On Tuesday, the Institute of Economic Affairs (IEA Kenya) released a scathing assessment of the scheme’s progress, highlighting chronic underfunding as one of the key challenges facing SHA. 

As at the end of last year, the primary healthcare fund, the emergency, chronic and critical illness fund, and the social health insurance fund remained underfunded to the collective tune of Ksh.116.1 billion.

"If the resources that are generated are not sufficient, that raises the issue of financial sustainability, which results in delays in payment to facilities and subsequently affects service delivery,” warned John Mutua, programmes coordinator at IEA Kenya

Beyond the cash crunch, the report reveals that while millions of Kenyans have registered for SHA, contributions to the fund are not commensurate with the numbers enrolled.

The authority is also grappling with what it says is the reluctance by the public to seek medical care from lower-level facilities covered under the primary healthcare fund, instead overburdening facilities financed through the social health insurance fund.

“People tend to bypass primary healthcare and go to seek healthcare either at county or national level facilities. What that means is that it inflates claims for SHIF, but it also affects early detection of chronic diseases, and payouts from SHIF and the emergency, chronic and critical illness fund tend to increase,” Mutua noted.
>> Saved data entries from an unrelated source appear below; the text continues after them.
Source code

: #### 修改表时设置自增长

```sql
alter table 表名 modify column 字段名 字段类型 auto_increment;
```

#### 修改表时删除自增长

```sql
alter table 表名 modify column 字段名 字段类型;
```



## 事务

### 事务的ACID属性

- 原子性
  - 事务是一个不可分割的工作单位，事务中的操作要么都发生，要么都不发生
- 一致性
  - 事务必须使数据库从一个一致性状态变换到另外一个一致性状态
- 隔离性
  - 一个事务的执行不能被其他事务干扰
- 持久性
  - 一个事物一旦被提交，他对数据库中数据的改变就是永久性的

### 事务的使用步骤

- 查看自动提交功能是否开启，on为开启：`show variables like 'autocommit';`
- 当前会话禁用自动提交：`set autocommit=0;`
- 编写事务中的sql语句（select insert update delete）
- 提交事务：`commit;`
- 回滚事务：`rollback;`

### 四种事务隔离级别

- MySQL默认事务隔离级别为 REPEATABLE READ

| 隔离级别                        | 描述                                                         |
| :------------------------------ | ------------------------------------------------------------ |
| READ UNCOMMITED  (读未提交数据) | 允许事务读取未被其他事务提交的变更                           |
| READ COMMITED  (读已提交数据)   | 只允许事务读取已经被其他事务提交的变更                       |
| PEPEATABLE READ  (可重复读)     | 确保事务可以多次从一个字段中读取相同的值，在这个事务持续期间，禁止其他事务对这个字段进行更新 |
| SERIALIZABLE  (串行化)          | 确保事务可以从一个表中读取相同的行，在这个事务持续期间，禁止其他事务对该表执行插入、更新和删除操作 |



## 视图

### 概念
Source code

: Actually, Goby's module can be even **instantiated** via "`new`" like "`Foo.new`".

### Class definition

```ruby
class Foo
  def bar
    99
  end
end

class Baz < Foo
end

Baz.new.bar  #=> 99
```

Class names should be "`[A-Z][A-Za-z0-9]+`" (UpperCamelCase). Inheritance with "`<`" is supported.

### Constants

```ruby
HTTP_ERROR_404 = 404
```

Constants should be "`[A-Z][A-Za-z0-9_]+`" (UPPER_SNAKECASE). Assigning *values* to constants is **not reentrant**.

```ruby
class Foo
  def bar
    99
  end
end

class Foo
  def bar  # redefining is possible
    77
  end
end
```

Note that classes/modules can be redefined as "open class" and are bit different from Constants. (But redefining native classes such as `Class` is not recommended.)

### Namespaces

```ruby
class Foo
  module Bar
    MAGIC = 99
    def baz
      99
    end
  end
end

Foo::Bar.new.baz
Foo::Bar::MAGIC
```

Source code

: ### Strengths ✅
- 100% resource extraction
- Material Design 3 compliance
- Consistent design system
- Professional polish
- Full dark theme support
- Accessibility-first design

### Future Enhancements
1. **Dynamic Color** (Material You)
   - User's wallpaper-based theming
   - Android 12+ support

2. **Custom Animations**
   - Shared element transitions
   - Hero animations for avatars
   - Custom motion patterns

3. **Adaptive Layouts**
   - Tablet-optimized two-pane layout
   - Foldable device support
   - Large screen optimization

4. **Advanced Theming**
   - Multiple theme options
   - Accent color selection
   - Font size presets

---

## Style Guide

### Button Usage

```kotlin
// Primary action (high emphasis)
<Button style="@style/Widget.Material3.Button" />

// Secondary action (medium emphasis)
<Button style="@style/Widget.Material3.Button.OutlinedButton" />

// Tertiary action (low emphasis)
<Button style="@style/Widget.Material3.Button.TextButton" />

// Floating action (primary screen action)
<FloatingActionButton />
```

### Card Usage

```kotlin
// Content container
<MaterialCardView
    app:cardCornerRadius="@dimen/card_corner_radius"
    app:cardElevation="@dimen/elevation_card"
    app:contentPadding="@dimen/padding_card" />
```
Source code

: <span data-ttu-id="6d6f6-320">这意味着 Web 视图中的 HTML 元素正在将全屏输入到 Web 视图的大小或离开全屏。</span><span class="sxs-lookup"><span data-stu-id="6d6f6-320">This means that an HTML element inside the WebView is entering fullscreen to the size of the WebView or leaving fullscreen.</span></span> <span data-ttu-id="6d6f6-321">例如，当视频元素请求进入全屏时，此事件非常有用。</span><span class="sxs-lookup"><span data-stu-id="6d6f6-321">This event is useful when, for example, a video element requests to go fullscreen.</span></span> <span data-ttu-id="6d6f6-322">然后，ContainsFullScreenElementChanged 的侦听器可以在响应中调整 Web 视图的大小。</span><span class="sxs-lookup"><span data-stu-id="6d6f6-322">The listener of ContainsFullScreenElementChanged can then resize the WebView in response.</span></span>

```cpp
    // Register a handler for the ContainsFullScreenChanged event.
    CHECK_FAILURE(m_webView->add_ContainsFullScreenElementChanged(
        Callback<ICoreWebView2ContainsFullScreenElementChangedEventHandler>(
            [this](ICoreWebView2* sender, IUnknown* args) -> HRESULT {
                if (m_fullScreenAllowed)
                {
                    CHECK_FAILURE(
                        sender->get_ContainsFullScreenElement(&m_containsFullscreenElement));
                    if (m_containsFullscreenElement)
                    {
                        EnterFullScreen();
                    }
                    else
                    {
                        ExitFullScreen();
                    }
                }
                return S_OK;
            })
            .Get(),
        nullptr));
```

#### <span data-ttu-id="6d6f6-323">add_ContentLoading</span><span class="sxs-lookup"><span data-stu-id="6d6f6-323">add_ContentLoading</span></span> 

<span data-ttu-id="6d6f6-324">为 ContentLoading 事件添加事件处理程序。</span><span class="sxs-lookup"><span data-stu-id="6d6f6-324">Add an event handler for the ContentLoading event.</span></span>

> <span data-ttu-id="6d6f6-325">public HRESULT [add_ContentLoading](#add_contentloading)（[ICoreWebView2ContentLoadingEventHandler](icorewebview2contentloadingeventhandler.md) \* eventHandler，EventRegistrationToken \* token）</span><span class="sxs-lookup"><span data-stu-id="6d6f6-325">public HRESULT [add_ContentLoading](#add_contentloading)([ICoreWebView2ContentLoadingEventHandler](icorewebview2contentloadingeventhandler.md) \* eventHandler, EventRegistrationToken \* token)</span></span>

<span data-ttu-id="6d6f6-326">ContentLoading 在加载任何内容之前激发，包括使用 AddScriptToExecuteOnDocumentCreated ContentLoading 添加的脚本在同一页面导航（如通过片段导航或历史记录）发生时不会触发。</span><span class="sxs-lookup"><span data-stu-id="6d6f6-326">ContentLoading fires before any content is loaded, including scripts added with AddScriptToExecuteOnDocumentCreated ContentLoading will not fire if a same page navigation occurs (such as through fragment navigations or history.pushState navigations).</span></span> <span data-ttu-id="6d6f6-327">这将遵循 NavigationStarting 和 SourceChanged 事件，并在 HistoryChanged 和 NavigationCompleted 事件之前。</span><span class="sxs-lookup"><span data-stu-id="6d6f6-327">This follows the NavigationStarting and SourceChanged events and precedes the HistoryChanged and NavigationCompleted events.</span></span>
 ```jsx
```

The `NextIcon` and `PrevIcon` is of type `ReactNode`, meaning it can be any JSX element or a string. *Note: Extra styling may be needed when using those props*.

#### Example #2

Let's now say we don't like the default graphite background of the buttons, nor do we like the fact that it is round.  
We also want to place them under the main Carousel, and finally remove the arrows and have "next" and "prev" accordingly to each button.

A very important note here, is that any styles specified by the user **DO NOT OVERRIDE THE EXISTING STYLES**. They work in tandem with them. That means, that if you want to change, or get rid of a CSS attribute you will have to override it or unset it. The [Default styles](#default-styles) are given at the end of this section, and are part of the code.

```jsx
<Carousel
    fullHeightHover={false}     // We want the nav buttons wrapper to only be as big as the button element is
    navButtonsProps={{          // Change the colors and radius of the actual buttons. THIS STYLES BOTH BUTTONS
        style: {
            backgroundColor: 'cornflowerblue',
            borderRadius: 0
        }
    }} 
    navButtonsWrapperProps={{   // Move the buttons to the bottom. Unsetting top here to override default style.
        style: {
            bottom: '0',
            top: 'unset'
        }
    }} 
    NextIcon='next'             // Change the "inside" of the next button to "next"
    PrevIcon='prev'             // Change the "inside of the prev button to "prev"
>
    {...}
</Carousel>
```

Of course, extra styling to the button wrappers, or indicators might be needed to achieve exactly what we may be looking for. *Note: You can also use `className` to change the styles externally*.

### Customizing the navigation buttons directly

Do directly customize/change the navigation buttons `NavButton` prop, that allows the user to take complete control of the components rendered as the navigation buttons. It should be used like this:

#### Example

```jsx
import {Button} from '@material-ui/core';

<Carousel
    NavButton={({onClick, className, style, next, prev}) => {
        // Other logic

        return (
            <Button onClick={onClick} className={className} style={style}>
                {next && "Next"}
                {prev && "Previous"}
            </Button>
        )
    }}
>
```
Implementation challenges on the ground are even more stark. Many hospitals are reportedly opting out of the scheme or demanding co-payments, arguing that SHA tariffs often do not cover the real cost of medication, consumables or specialist fees.

Health facilities are also still finding their way around SHA’s digital operating systems, further compounding the challenges facing the authority.

“The benefits package is quite ambitious. There is a huge challenge with claims and reimbursement, affecting facilities and service provision. We also still have operational and capacity gaps, including sub-optimal digital connectivity,” Mutua said.

To prevent the scheme from collapsing, the IEA is proposing a series of radical reforms. These include rationalising the benefits package to align it with available financial resources, strengthening means testing through integrated and verifiable data systems, exploring innovative funding options to boost the primary healthcare and emergency funds, and deliberately clearing outstanding debts inherited from the now-defunct NHIF.

The authority has also been urged to strengthen its reporting and monitoring systems to curb emerging avenues for fraud.

These include claims for more expensive procedures than those performed, falsification of records, converting outpatient cases into inpatient claims, multiple billing, and the use of ghost patients.